Text-to-Voice Conversion¶

Psyflow supports text-to-speech (TTS) conversion to enhance accessibility and standardize instruction delivery across different languages.

Why it matters: Using text-to-speech improves accessibility—especially for children, elderly individuals, or participants with low literacy. It ensures consistent voice delivery across different language versions and eliminates the need to record human voiceovers for each translation. Moreover, by using standardized synthetic voices, it reduces variability introduced by different experimenters, helping to maintain consistency across sessions and sites.

How It Works: Psyflow uses Microsoft’s edge-tts, a cloud-based TTS API that converts text to audio (MP3). The generated voice files are stored in the assets/ folder, automatically skipped if they already exist (unless overwrite=True is specified), and registered into the StimBank as new Sound stimuli ready for playback.

Note

An internet connection is required for TTS generation. Offline tools exist but produce lower-quality audio.

Convert Existing Text Stimuli to Voice¶

from psyflow import StimBank
stim_bank = StimBank(config)
stim_bank.convert_to_voice(keys=["instruction_text", "good_bye"], 
voice="zh-CN-YunyangNeural")

This will create audio files like instruction_text_voice.mp3 in assets/. The resulting voices will be registered as instruction_text_voice, good_bye_voice in StimBank.

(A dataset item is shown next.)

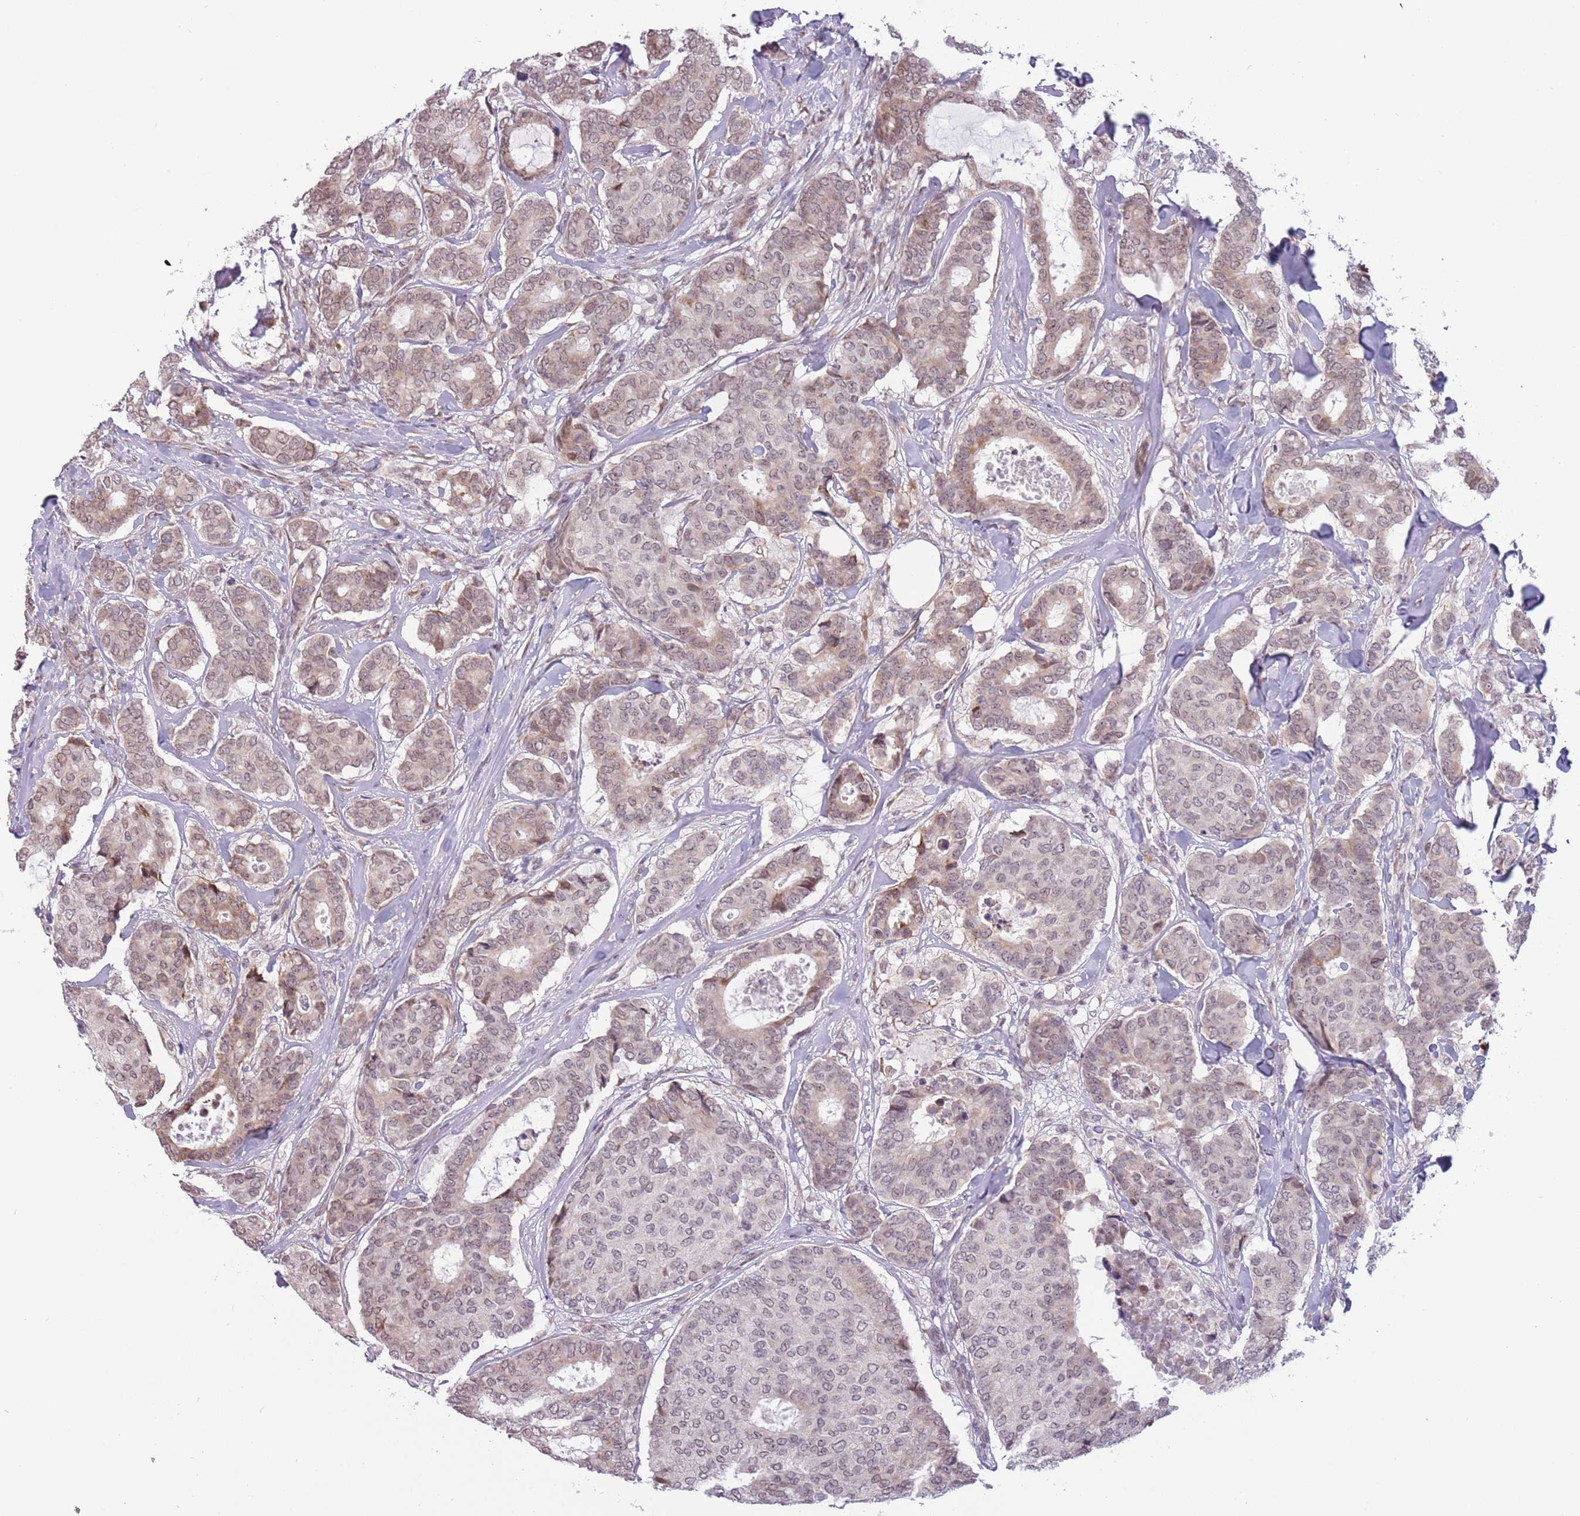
{"staining": {"intensity": "weak", "quantity": "25%-75%", "location": "nuclear"}, "tissue": "breast cancer", "cell_type": "Tumor cells", "image_type": "cancer", "snomed": [{"axis": "morphology", "description": "Duct carcinoma"}, {"axis": "topography", "description": "Breast"}], "caption": "Immunohistochemistry (IHC) histopathology image of human breast invasive ductal carcinoma stained for a protein (brown), which shows low levels of weak nuclear staining in about 25%-75% of tumor cells.", "gene": "BARD1", "patient": {"sex": "female", "age": 75}}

If you plan to use voice output, make sure to delete any previously generated audio files in the assets/ folder before generating new ones. Additionally, choose a TTS voice that matches the language of the text to ensure natural and accurate pronunciation. By default, “zh-CN-XiaoxiaoNeural” is used.

Add Voice from Custom Text¶

If you want to add an arbitrary line of text as a voice stimulus:

stim_bank.add_voice(
    stim_label="welcome_voice",
    text="ようこそ。タスクを開始します。",
    voice="ja-JP-NanamiNeural"
)

The result will be registered as welcome_voice and available like any other stimulus.

Voice Selection¶

Use the built-in helper to explore available voices:

from psyflow import list_supported_voices

# Print all voices
list_supported_voices(human_readable=True)

# Print all Japanese voices
list_supported_voices(filter_lang="ja", human_readable=True)

Sample output:

ShortName	Locale	Gender	Personalities	FriendlyName
af-ZA-AdriNeural	af-ZA	Female	Friendly, Positive	Microsoft Adri Online (Natural) - Afrikaans (South Africa)
af-ZA-WillemNeural	af-ZA	Male	Friendly, Positive	Microsoft Willem Online (Natural) - Afrikaans (South Africa)
sq-AL-AnilaNeural	sq-AL	Female	Friendly, Positive	Microsoft Anila Online (Natural) - Albanian (Albania)
sq-AL-IlirNeural	sq-AL	Male	Friendly, Positive	Microsoft Ilir Online (Natural) - Albanian (Albania)

Alternatively, you can check the list of supported voices here.

Tips and Caveats¶

Placeholder Limitation: The TTS engine does not support dynamic text with placeholders such as {duration} or {block_num}. If your text includes placeholders, it will not be converted as expected — the synthesis may fail or result in unnatural output.
Internet Connection Required: TTS generation relies on Microsoft’s cloud service and requires a stable internet connection. If you’re offline or behind a restrictive network (e.g., with proxy issues), voice generation will fail.
Overwrite: Use overwrite=True to regenerate voice files even if they exist. However, be careful with this option, as it assumes you need to regenerate the voice every time you run the task ⚠️.
Voice Mismatch: Always match the voice language to the text language to avoid unnatural pronunciation. By default, “zh-CN-XiaoxiaoNeural” is used.
Preview Your Audio: You can test output files manually in the assets/ folder before running full experiments.
If a file is empty or not playable, it may cause the task to fail at runtime — try deleting and regenerating the voice file.